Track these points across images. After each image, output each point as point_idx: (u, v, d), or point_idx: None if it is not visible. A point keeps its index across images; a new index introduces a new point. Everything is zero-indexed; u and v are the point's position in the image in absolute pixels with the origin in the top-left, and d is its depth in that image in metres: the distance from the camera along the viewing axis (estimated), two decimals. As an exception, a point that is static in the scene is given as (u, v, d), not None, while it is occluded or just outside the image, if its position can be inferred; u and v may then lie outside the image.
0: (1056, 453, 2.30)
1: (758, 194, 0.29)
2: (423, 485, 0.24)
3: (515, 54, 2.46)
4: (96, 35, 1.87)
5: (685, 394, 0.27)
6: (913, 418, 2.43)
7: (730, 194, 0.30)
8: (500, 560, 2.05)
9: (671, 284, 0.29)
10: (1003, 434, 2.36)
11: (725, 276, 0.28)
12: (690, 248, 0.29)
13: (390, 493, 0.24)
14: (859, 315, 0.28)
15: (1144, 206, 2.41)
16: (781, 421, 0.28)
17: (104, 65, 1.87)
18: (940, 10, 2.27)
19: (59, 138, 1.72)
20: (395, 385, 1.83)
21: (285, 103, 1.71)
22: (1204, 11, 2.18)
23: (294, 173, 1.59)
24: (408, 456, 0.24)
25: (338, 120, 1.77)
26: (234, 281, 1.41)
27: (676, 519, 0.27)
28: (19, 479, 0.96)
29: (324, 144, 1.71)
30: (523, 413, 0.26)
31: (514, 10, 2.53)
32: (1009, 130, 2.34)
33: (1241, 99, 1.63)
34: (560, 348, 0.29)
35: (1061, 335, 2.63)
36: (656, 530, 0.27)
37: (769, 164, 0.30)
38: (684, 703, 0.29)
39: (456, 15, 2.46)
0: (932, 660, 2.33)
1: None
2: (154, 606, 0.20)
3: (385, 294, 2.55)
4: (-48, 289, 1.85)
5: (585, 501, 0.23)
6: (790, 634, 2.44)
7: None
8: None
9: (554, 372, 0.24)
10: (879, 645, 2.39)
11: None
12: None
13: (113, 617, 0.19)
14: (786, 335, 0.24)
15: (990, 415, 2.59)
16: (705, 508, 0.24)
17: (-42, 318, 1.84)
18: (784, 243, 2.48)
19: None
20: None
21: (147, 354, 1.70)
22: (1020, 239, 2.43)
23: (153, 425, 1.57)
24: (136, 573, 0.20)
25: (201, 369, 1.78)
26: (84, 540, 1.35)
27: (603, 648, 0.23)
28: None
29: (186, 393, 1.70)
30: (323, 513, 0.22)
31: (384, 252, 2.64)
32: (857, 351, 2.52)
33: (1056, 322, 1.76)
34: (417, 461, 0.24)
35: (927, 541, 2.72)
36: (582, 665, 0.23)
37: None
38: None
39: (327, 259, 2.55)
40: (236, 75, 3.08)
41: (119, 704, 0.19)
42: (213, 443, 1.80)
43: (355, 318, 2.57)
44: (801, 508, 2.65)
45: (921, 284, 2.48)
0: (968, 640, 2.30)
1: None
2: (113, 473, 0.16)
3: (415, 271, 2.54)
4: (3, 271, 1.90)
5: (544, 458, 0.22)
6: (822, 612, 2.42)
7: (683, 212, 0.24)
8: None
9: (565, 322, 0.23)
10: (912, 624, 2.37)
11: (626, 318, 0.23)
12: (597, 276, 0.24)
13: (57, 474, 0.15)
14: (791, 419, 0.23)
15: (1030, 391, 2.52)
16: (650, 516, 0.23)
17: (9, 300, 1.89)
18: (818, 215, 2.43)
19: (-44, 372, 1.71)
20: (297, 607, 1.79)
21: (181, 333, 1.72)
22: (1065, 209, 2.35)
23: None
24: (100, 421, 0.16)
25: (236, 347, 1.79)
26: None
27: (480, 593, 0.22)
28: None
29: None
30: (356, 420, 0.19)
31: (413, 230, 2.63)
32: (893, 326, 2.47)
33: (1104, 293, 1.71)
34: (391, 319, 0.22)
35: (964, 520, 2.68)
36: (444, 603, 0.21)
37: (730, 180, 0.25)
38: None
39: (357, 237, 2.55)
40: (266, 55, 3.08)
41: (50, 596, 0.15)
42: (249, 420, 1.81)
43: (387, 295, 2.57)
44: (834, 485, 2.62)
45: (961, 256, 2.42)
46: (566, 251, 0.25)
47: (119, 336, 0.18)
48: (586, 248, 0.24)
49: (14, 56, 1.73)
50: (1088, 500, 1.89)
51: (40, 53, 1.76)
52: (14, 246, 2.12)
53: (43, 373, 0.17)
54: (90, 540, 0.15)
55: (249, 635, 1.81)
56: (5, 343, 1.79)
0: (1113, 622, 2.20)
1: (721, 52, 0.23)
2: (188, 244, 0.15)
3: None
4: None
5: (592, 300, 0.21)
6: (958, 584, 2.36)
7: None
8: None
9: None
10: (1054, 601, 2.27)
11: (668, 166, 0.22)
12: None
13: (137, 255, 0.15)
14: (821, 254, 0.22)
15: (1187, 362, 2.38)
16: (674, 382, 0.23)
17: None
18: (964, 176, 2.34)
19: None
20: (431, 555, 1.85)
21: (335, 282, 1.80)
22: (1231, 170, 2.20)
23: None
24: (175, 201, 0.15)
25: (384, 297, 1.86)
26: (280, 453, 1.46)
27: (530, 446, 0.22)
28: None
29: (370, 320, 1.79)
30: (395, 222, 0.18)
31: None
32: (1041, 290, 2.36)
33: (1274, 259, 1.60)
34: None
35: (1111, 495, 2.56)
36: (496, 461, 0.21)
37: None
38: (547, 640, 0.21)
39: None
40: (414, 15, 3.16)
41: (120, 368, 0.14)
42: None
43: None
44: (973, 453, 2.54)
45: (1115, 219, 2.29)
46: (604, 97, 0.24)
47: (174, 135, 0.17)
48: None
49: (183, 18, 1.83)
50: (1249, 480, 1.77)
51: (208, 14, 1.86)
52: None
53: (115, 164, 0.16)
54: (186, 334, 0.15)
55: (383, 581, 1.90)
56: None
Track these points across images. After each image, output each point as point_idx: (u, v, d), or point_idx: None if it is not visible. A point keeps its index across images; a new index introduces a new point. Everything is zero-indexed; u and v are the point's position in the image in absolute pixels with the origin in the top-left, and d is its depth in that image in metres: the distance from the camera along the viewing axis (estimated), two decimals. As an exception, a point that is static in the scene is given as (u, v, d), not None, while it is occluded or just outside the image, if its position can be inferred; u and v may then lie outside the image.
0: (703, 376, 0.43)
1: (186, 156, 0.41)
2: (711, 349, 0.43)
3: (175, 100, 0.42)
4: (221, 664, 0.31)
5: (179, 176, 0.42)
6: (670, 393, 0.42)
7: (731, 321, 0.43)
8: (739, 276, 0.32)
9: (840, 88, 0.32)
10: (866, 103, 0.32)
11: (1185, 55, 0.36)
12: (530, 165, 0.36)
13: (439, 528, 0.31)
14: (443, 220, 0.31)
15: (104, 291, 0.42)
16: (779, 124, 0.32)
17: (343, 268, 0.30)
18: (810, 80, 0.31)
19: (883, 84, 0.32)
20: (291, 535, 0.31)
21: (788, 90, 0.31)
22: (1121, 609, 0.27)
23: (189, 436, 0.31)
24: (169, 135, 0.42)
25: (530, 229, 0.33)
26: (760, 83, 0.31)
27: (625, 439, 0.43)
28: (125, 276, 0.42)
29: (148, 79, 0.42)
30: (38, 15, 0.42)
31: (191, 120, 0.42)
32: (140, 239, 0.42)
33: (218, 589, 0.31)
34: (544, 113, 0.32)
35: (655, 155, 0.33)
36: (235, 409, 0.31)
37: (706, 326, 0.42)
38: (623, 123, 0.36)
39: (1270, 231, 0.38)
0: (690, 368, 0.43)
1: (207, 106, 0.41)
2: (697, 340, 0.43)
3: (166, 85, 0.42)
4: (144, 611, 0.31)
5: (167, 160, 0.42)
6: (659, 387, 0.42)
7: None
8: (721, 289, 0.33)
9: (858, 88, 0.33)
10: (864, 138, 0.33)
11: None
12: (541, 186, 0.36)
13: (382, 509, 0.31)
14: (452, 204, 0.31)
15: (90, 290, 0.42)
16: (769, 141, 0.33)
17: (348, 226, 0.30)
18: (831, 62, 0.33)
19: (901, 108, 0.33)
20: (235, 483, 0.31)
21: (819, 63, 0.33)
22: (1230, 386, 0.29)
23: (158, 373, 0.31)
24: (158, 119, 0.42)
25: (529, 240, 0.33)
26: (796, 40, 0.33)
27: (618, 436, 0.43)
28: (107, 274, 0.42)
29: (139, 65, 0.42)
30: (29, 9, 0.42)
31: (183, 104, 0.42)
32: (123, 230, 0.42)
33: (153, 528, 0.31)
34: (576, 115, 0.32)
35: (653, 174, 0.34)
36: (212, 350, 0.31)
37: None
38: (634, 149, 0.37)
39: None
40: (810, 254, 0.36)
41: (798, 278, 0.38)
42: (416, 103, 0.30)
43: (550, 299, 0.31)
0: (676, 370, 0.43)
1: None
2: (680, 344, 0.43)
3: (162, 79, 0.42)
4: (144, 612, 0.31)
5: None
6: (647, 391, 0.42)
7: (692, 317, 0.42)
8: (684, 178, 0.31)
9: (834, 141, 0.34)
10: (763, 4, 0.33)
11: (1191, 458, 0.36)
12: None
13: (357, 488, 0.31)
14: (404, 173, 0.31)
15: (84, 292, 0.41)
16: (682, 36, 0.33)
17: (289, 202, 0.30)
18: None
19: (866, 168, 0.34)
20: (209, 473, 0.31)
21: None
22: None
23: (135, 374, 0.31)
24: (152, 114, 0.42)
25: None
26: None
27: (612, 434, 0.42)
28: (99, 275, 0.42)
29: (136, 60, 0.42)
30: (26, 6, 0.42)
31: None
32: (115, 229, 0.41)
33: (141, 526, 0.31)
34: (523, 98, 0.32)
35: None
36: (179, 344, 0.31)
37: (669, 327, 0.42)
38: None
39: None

:::::

Lines from the start of the entries through the one containing "43: (355, 318, 2.57)" are to be set down again exactly, both ends included.

Track these points across images. After each image, output each point as point_idx: (u, v, d), or point_idx: None if it is not visible. A point keeps its index across images; a new index introduces a new point. Everything is zero-indexed; u and v are the point's position in the image in absolute pixels with the origin in the top-left, and d is its depth in that image in metres: the distance from the camera along the viewing axis (estimated), two decimals. As an exception, a point that is static in the scene is given as (u, v, d), not None, while it is occluded or just outside the image, if its position can be inferred; u and v may then lie outside the image.
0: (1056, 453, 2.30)
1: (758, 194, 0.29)
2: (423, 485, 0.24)
3: (515, 54, 2.46)
4: (96, 35, 1.87)
5: (685, 394, 0.27)
6: (913, 418, 2.43)
7: (730, 194, 0.30)
8: (500, 560, 2.05)
9: (671, 284, 0.29)
10: (1003, 434, 2.36)
11: (725, 276, 0.28)
12: (690, 248, 0.29)
13: (390, 493, 0.24)
14: (859, 315, 0.28)
15: (1144, 206, 2.41)
16: (781, 421, 0.28)
17: (104, 65, 1.87)
18: (940, 10, 2.27)
19: (59, 138, 1.72)
20: (395, 385, 1.83)
21: (285, 103, 1.71)
22: (1204, 11, 2.18)
23: (294, 173, 1.59)
24: (408, 456, 0.24)
25: (338, 120, 1.77)
26: (234, 281, 1.41)
27: (676, 519, 0.27)
28: (19, 479, 0.96)
29: (324, 144, 1.71)
30: (523, 413, 0.26)
31: (514, 10, 2.53)
32: (1009, 130, 2.34)
33: (1241, 99, 1.63)
34: (560, 348, 0.29)
35: (1061, 335, 2.63)
36: (656, 530, 0.27)
37: (769, 164, 0.30)
38: (684, 703, 0.29)
39: (456, 15, 2.46)
0: (932, 660, 2.33)
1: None
2: (154, 606, 0.20)
3: (385, 294, 2.55)
4: (-48, 289, 1.85)
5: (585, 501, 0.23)
6: (790, 634, 2.44)
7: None
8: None
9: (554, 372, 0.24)
10: (879, 645, 2.39)
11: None
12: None
13: (113, 617, 0.19)
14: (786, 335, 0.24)
15: (990, 415, 2.59)
16: (705, 508, 0.24)
17: (-42, 318, 1.84)
18: (784, 243, 2.48)
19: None
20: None
21: (147, 354, 1.70)
22: (1020, 239, 2.43)
23: (153, 425, 1.57)
24: (136, 573, 0.20)
25: (201, 369, 1.78)
26: (84, 540, 1.35)
27: (603, 648, 0.23)
28: None
29: (186, 393, 1.70)
30: (323, 513, 0.22)
31: (384, 252, 2.64)
32: (857, 351, 2.52)
33: (1056, 322, 1.76)
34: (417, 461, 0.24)
35: (927, 541, 2.72)
36: (582, 665, 0.23)
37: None
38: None
39: (327, 259, 2.55)
40: (236, 75, 3.08)
41: (119, 704, 0.19)
42: (213, 443, 1.80)
43: (355, 318, 2.57)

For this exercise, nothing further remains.